#### DATA ####
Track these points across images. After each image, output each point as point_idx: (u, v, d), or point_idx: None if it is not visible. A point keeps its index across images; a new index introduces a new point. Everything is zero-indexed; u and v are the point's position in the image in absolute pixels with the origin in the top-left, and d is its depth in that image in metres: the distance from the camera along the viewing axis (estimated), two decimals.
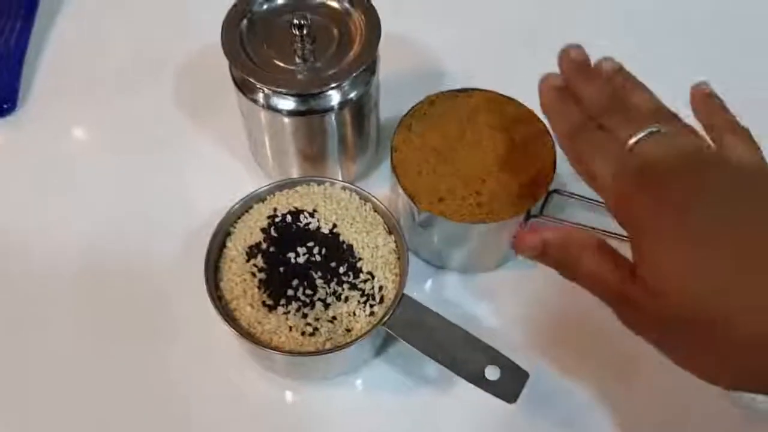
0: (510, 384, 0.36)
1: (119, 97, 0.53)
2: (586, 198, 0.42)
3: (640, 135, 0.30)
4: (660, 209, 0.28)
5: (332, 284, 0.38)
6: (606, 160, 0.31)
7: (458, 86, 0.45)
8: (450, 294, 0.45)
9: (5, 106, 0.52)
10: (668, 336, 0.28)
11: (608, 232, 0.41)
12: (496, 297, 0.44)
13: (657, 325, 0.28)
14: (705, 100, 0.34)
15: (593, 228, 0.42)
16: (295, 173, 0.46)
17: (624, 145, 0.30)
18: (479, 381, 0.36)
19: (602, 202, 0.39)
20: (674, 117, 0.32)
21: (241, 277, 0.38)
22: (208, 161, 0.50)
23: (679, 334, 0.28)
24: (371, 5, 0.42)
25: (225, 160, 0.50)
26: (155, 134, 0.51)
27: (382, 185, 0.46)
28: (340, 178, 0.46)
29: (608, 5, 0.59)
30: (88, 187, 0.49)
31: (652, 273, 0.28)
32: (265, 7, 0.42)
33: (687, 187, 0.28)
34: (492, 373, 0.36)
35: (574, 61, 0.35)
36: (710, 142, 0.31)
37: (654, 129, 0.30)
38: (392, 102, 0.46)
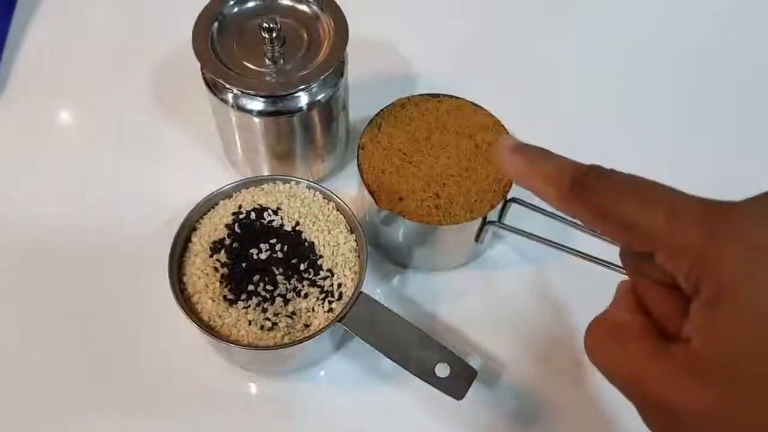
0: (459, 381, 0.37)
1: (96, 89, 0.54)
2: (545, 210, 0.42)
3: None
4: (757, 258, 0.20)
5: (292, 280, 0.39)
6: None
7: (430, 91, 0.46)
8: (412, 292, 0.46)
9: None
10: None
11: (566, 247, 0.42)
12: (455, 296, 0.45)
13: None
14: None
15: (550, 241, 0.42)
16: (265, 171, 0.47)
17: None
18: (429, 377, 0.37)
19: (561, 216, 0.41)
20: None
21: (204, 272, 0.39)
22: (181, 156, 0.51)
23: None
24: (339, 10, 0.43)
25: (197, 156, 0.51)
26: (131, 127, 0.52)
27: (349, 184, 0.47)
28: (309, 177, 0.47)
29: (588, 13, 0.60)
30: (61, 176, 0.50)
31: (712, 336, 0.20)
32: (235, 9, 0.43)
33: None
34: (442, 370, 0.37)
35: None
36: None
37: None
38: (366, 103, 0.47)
####
#### DATA ####
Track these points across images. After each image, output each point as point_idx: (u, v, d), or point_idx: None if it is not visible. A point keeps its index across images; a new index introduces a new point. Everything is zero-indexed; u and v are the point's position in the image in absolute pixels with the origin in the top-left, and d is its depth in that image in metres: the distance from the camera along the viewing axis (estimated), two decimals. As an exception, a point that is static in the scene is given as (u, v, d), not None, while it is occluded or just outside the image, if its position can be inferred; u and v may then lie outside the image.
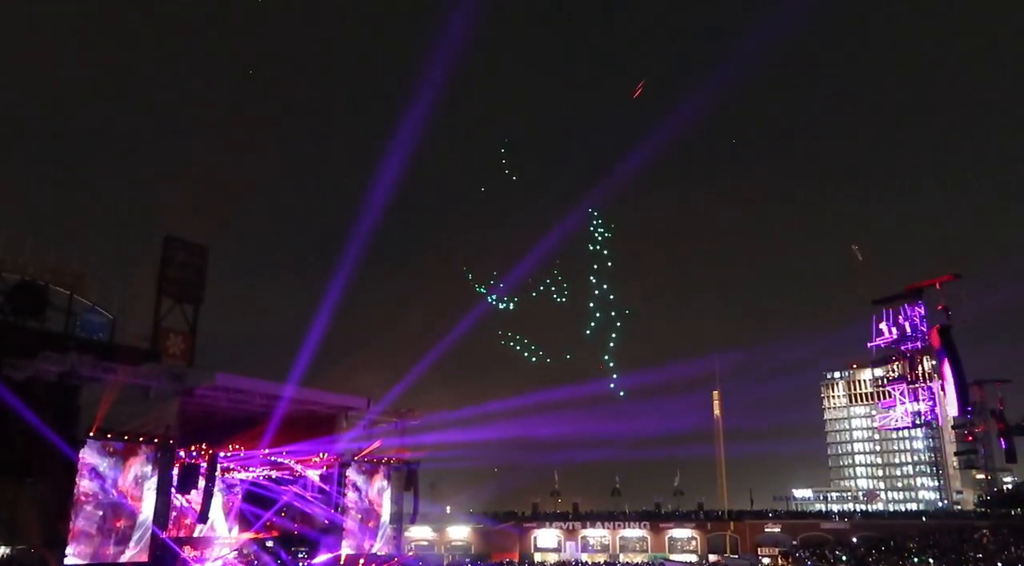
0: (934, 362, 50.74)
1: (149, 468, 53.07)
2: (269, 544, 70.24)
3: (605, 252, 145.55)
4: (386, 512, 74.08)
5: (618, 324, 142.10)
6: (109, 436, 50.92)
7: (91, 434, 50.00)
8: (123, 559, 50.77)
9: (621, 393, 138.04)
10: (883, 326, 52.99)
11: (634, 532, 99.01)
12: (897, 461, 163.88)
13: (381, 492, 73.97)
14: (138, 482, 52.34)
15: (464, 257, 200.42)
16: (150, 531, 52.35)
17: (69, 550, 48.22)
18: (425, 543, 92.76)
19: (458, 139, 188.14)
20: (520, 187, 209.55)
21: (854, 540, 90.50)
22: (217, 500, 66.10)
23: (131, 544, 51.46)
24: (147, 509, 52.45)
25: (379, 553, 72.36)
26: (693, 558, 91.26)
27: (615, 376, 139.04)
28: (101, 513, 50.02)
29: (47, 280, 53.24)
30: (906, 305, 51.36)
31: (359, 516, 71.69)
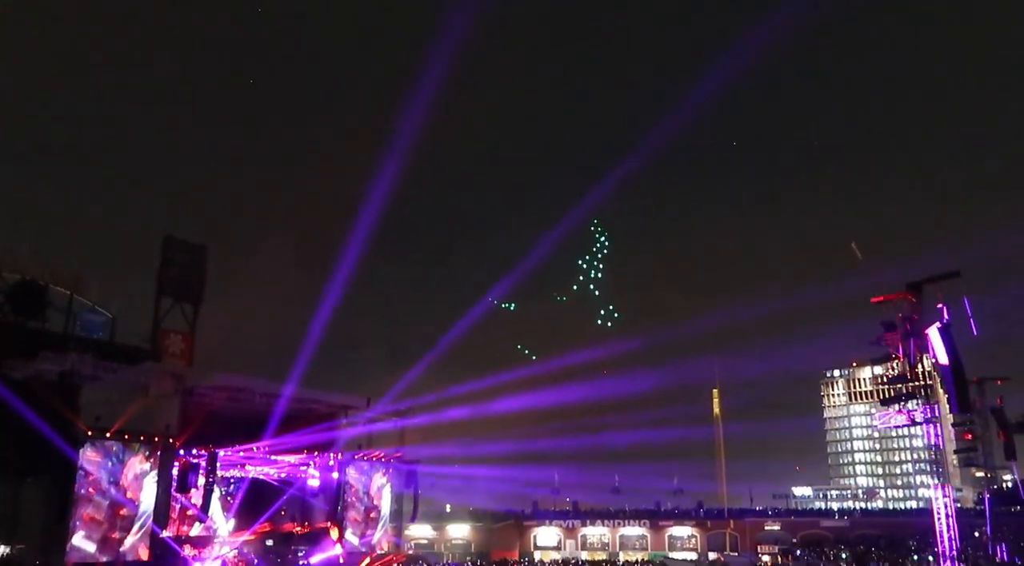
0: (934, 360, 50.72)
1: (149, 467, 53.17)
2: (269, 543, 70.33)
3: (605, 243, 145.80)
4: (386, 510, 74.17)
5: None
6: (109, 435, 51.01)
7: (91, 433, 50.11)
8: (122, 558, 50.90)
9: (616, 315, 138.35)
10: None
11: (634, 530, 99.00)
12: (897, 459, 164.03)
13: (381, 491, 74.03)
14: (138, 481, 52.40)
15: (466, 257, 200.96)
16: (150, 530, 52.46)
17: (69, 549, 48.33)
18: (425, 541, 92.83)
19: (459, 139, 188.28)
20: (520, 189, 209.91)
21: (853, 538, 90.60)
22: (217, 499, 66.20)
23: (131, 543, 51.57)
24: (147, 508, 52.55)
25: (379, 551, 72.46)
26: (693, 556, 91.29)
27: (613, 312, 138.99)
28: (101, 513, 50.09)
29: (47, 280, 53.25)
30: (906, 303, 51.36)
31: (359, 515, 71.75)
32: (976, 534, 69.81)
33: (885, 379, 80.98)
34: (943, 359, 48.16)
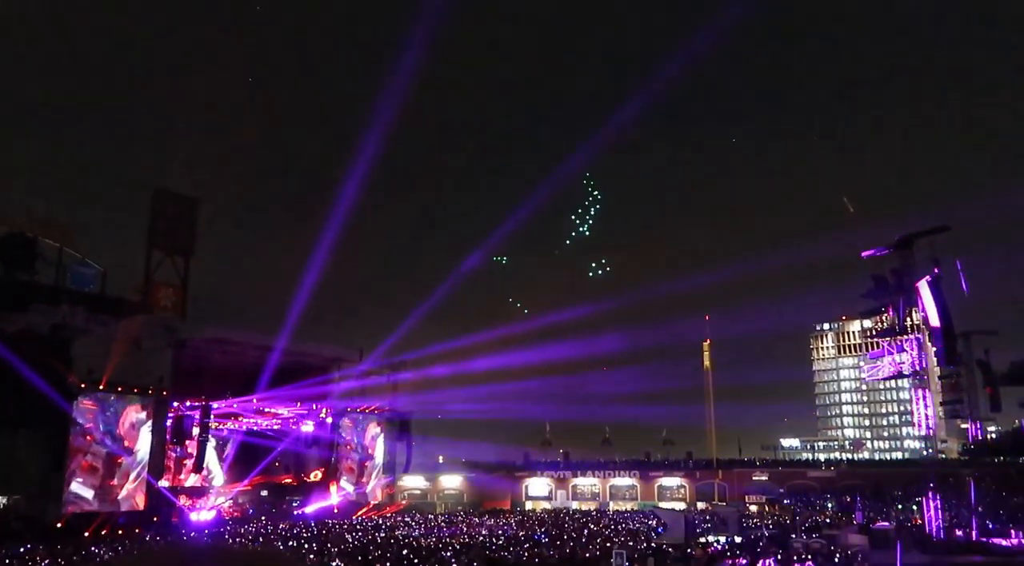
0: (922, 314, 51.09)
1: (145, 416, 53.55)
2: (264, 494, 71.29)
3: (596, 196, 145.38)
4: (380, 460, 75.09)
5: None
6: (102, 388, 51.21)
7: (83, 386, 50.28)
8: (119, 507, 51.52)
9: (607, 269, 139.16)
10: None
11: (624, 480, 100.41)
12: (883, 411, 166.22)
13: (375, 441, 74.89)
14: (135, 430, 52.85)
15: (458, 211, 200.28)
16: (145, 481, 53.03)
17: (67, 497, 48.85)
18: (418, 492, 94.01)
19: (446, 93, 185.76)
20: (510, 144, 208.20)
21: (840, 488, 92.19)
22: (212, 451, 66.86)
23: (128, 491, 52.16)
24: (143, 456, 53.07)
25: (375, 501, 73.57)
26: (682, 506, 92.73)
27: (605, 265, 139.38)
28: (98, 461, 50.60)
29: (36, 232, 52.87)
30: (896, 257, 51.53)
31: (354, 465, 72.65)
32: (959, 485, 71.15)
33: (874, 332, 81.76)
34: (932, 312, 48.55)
####
### TASK STATEMENT
Of the entries above, transcribe exactly those lines that fall between the line containing "9: (5, 106, 0.52)" and the line containing "21: (241, 277, 0.38)", together with those two lines.

### RESPONSE TO THIS TASK
9: (5, 106, 0.52)
10: (668, 336, 0.28)
11: (608, 232, 0.41)
12: (496, 297, 0.44)
13: (657, 325, 0.28)
14: (705, 100, 0.34)
15: (593, 228, 0.42)
16: (295, 173, 0.46)
17: (624, 145, 0.30)
18: (479, 381, 0.36)
19: (602, 202, 0.39)
20: (674, 117, 0.32)
21: (241, 277, 0.38)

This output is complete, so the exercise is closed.